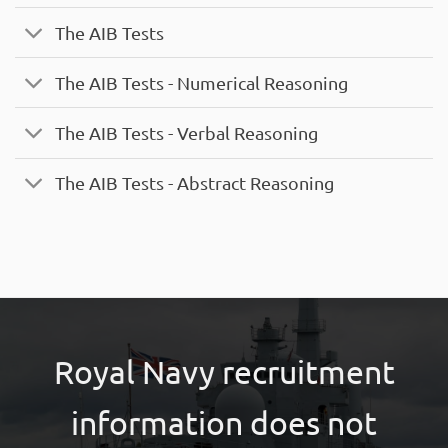
The AIB Tests
The AIB Tests - Numerical Reasoning
The AIB Tests - Verbal Reasoning
The AIB Tests - Abstract Reasoning
Royal Navy recruitment
information does not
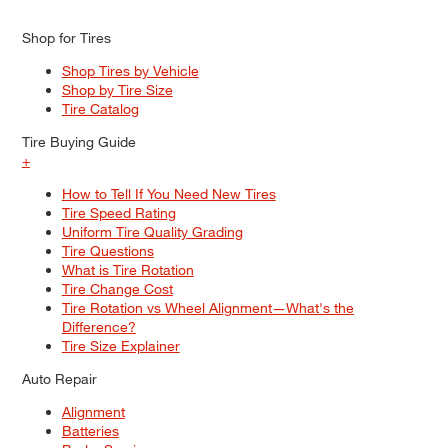
Shop for Tires
Shop Tires by Vehicle
Shop by Tire Size
Tire Catalog
Tire Buying Guide
+
How to Tell If You Need New Tires
Tire Speed Rating
Uniform Tire Quality Grading
Tire Questions
What is Tire Rotation
Tire Change Cost
Tire Rotation vs Wheel Alignment—What's the
Difference?
Tire Size Explainer
Auto Repair
Alignment
Batteries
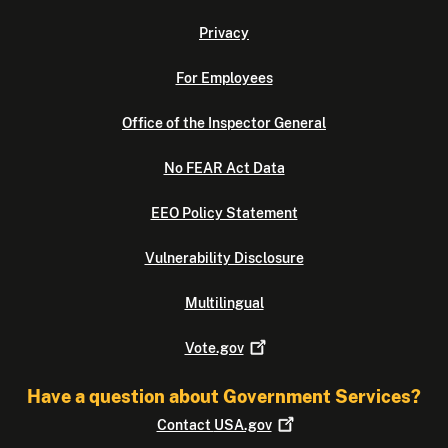
Privacy
For Employees
Office of the Inspector General
No FEAR Act Data
EEO Policy Statement
Vulnerability Disclosure
Multilingual
Vote.gov
Have a question about Government Services?
Contact
USA.gov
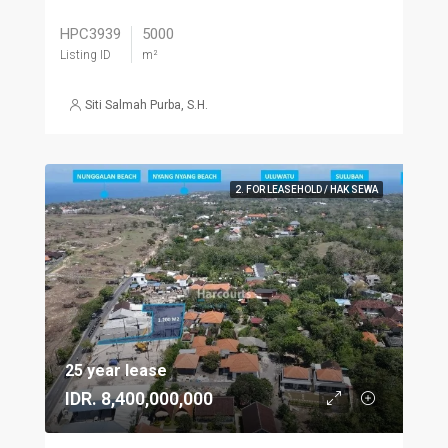
HPC3939
5000
Listing ID
m²
Siti Salmah Purba, S.H.
2. FOR LEASEHOLD / HAK SEWA
25 year lease
IDR. 8,400,000,000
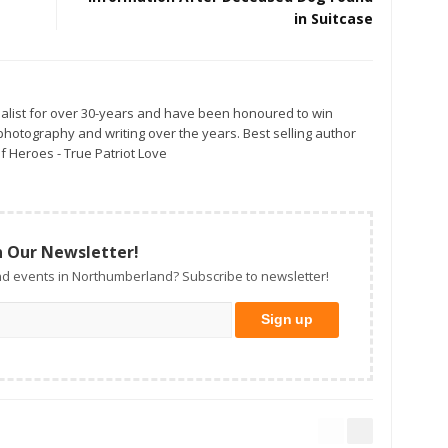
in Suitcase
alist for over 30-years and have been honoured to win
otography and writing over the years. Best selling author
f Heroes - True Patriot Love
n Our Newsletter!
d events in Northumberland? Subscribe to newsletter!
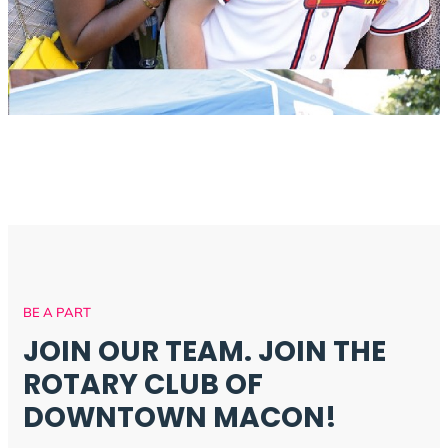
BE A PART
JOIN OUR TEAM. JOIN THE
ROTARY CLUB OF
DOWNTOWN MACON!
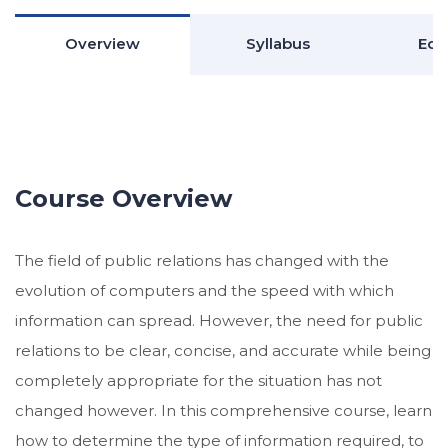
Overview
Syllabus
Edu
Course Overview
The field of public relations has changed with the
evolution of computers and the speed with which
information can spread. However, the need for public
relations to be clear, concise, and accurate while being
completely appropriate for the situation has not
changed however. In this comprehensive course, learn
how to determine the type of information required, to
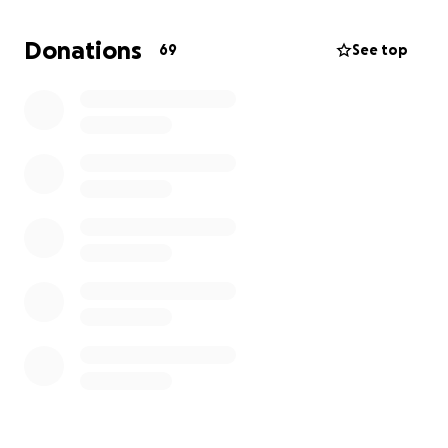
Donations
69
See top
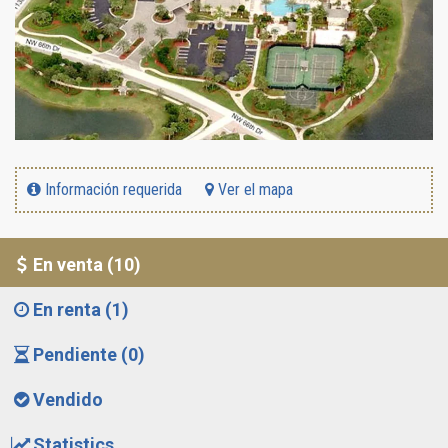
Información requerida
Ver el mapa
En venta (10)
En renta (1)
Pendiente (0)
Vendido
Statistics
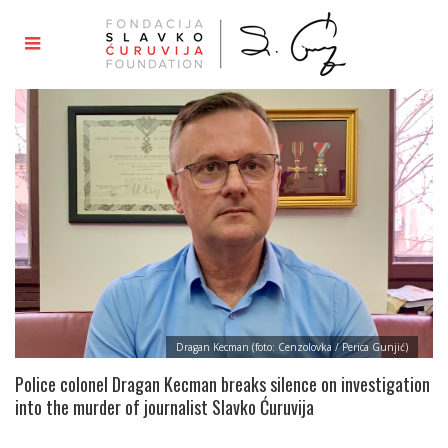
Dragan Kecman (foto: Cenzolovka / Perica Gunjić)
Police colonel Dragan Kecman breaks silence on investigation
into the murder of journalist Slavko Ćuruvija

────────────────────

**Your assignment**: Could you copy all the text in the data above word for word, leaving out the pictures?

**Exercise solution**:
The AIB Tests
The AIB Tests - Numerical Reasoning
The AIB Tests - Verbal Reasoning
The AIB Tests - Abstract Reasoning
Royal Navy recruitment
information does not
Shop for Tires
Shop Tires by Vehicle
Shop by Tire Size
Tire Catalog
Tire Buying Guide
+
How to Tell If You Need New Tires
Tire Speed Rating
Uniform Tire Quality Grading
Tire Questions
What is Tire Rotation
Tire Change Cost
Tire Rotation vs Wheel Alignment—What's the
Difference?
Tire Size Explainer
Auto Repair
Alignment
Batteries
Privacy
For Employees
Office of the Inspector General
No FEAR Act Data
EEO Policy Statement
Vulnerability Disclosure
Multilingual
Vote.gov
Have a question about Government Services?
Contact
USA.gov
HPC3939
5000
Listing ID
m²
Siti Salmah Purba, S.H.
2. FOR LEASEHOLD / HAK SEWA
25 year lease
IDR. 8,400,000,000
in Suitcase
alist for over 30-years and have been honoured to win
otography and writing over the years. Best selling author
f Heroes - True Patriot Love
n Our Newsletter!
d events in Northumberland? Subscribe to newsletter!
BE A PART
JOIN OUR TEAM. JOIN THE
ROTARY CLUB OF
DOWNTOWN MACON!
Overview
Syllabus
Edu
Course Overview
The field of public relations has changed with the
evolution of computers and the speed with which
information can spread. However, the need for public
relations to be clear, concise, and accurate while being
completely appropriate for the situation has not
changed however. In this comprehensive course, learn
how to determine the type of information required, to
Donations
69
See top
Información requerida
Ver el mapa
En venta (10)
En renta (1)
Pendiente (0)
Vendido
Statistics
Dragan Kecman (foto: Cenzolovka / Perica Gunjić)
Police colonel Dragan Kecman breaks silence on investigation
into the murder of journalist Slavko Ćuruvija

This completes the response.